Parliament has passed legislation under urgency to validate an administrative error by police over the swearing in of 63 returning police officers.
It is the second time that Parliament has had to fix the law because police have failed to correctly carry out oaths under the Police Act.
Police Minister Anne Tolley says the 63 officers returning to the force were sworn in by District Commanders or Inspectors between October 2009 and July 2013.
She told Parliament on Thursday that under the Act, the oath can only be administered by the Commissioner or someone authorised by the Commissioner.
"The bill will deem the oaths taken by affected constables to have been administered as if the persons administering the oaths have been approved by the Commissioner of Police. It will remove any doubt about the validity of the actions of the affected police employees."

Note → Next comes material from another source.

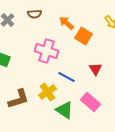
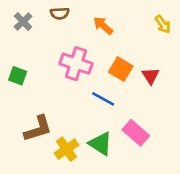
orange square: (84, 36) -> (121, 69), moved
red triangle: (96, 69) -> (151, 76), moved
yellow cross: (48, 92) -> (66, 149), moved

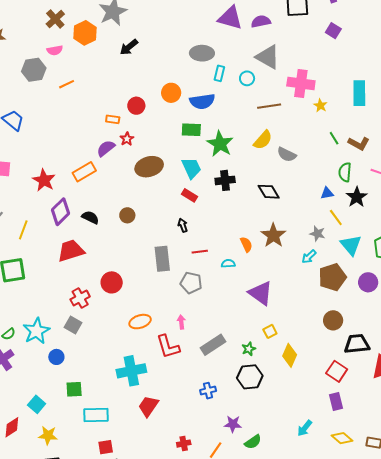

In 2009, the law was changed under urgency relating to the oaths of new recruits.
The Labour Party's police spokesperson, Jacinda Ardern, said the Police Minister should have checked that oaths were being done properly throughout the police.
"We all know about the concept and importance of constabulary independence, but that certainly shouldn't mean distancing yourselves so far from you role as Minister of Police that's not even your constables are being sworn in properly."
The leader of the House, Gerry Brownlee, told Parliament the legislation was embarrassing for police.
The Green Party says the Auditor-General needs to investigate how police could have made the error.
The Police Commissioner will carry out an internal investigation to find out how police came to make the error.